Activity. Each entry below should be echoed exactly, with pictures omitted.

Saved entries

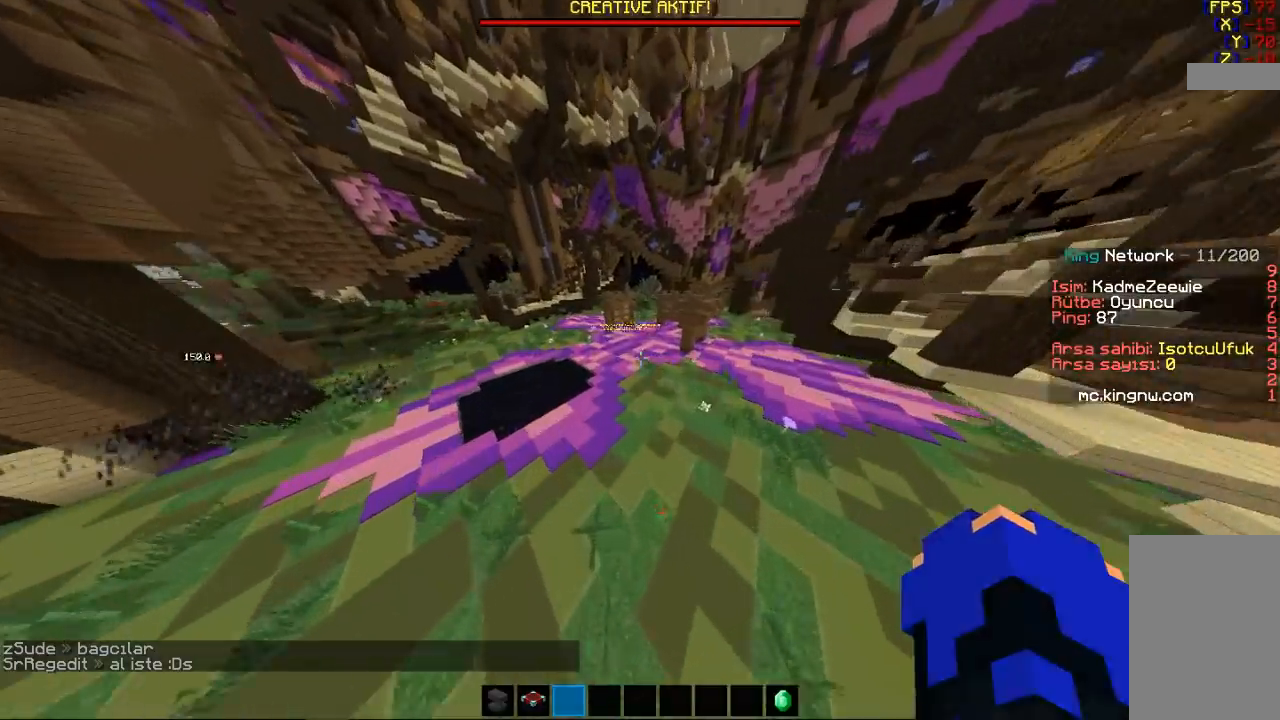
{"keys": ["a", "w"], "mouse": [], "events": []}
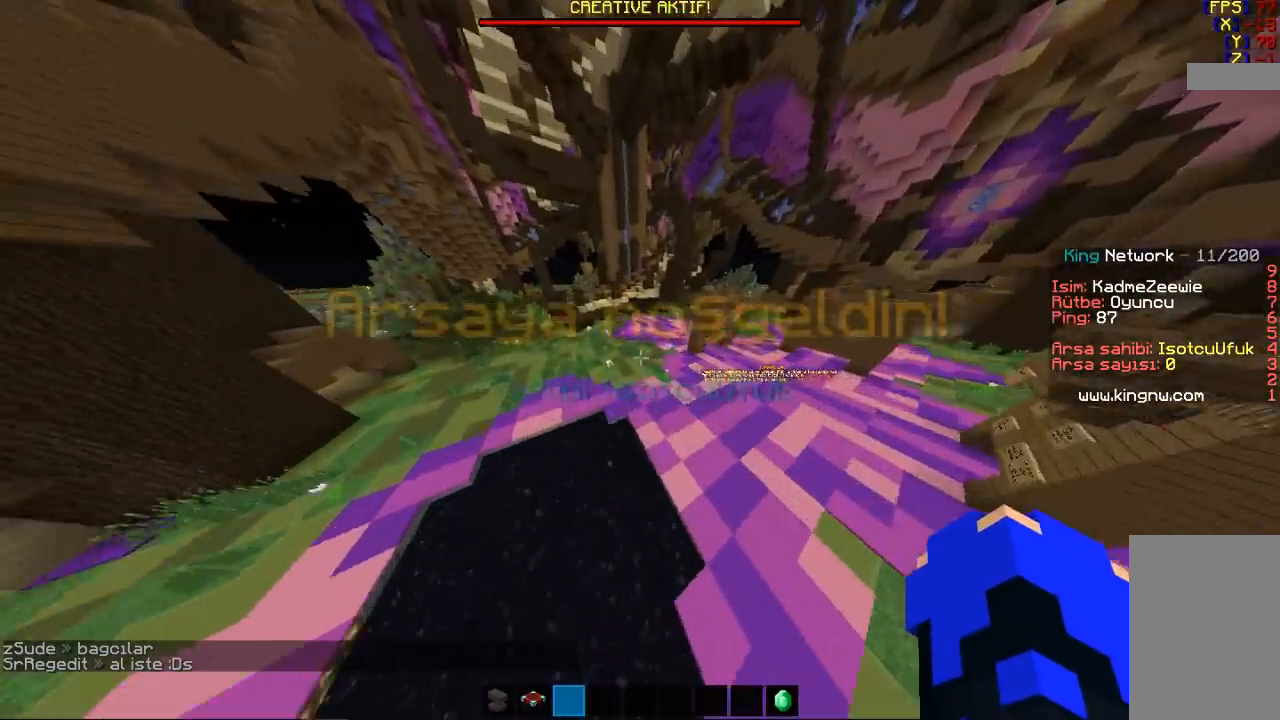
{"keys": ["a", "d", "w"], "mouse": [], "events": [[300, "d", "down"]]}
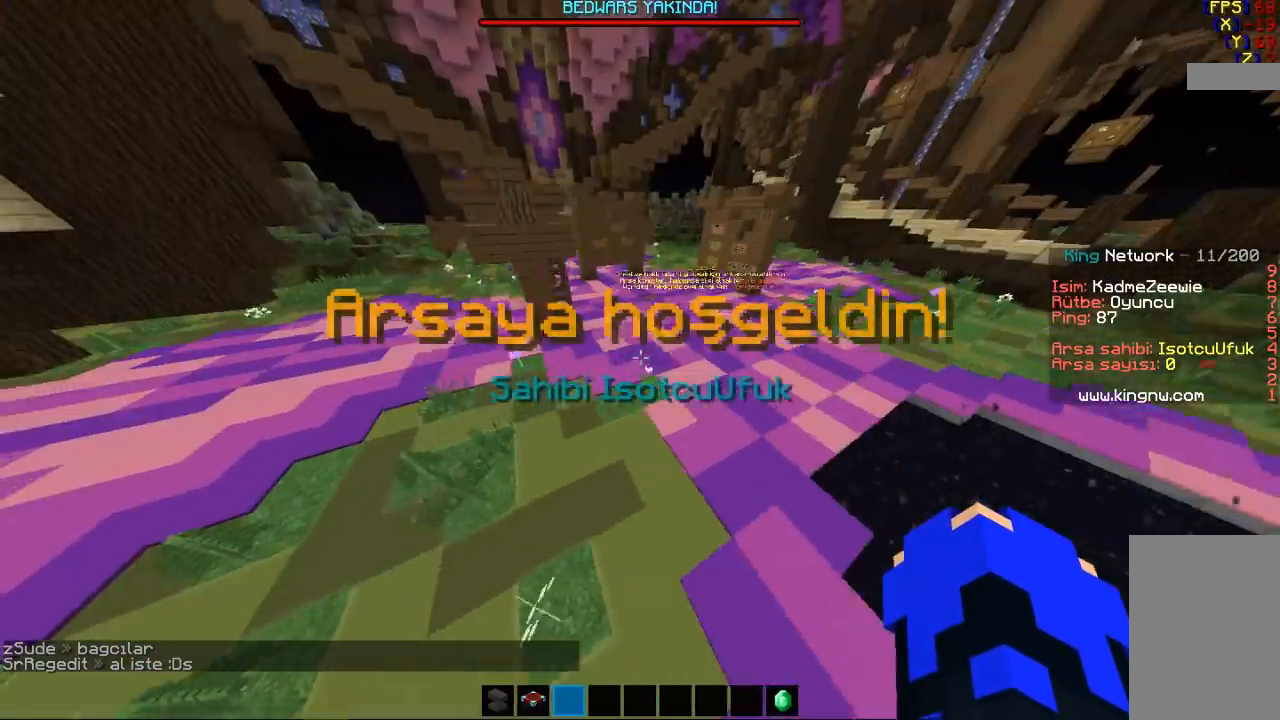
{"keys": ["d", "w"], "mouse": [], "events": [[200, "a", "up"]]}
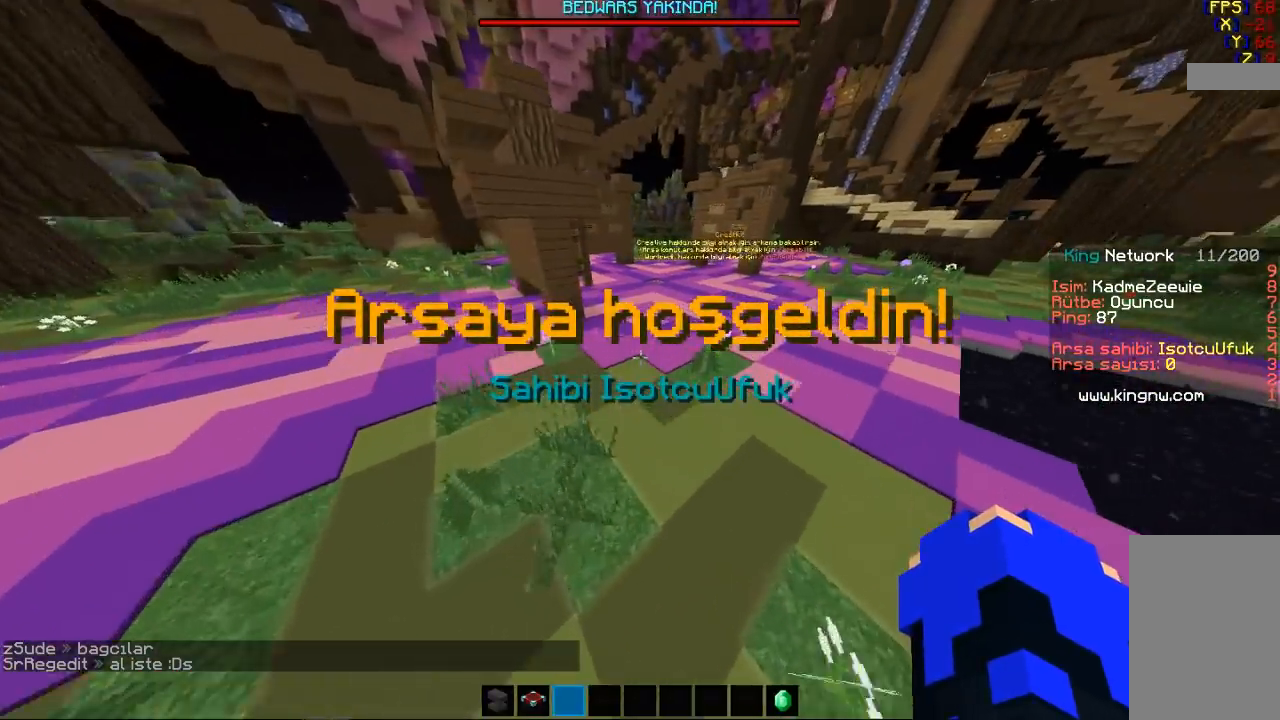
{"keys": ["w"], "mouse": [], "events": [[200, "a", "down"], [233, "d", "up"], [333, "a", "up"]]}
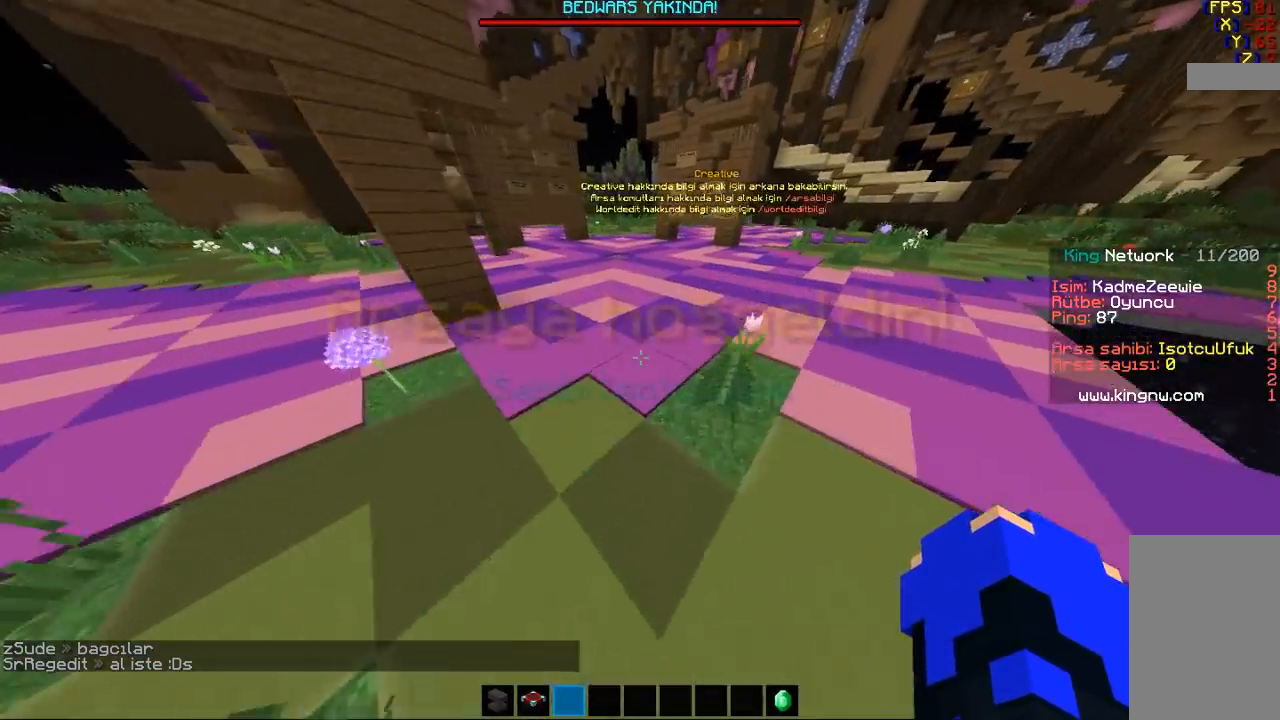
{"keys": ["d"], "mouse": [], "events": [[333, "w", "up"], [367, "d", "down"]]}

Result of this task.
{"keys": ["a", "w"], "mouse": [], "events": []}
{"keys": ["a", "d", "w"], "mouse": [], "events": [[300, "d", "down"]]}
{"keys": ["d", "w"], "mouse": [], "events": [[200, "a", "up"]]}
{"keys": ["w"], "mouse": [], "events": [[200, "a", "down"], [233, "d", "up"], [333, "a", "up"]]}
{"keys": ["d"], "mouse": [], "events": [[333, "w", "up"], [367, "d", "down"]]}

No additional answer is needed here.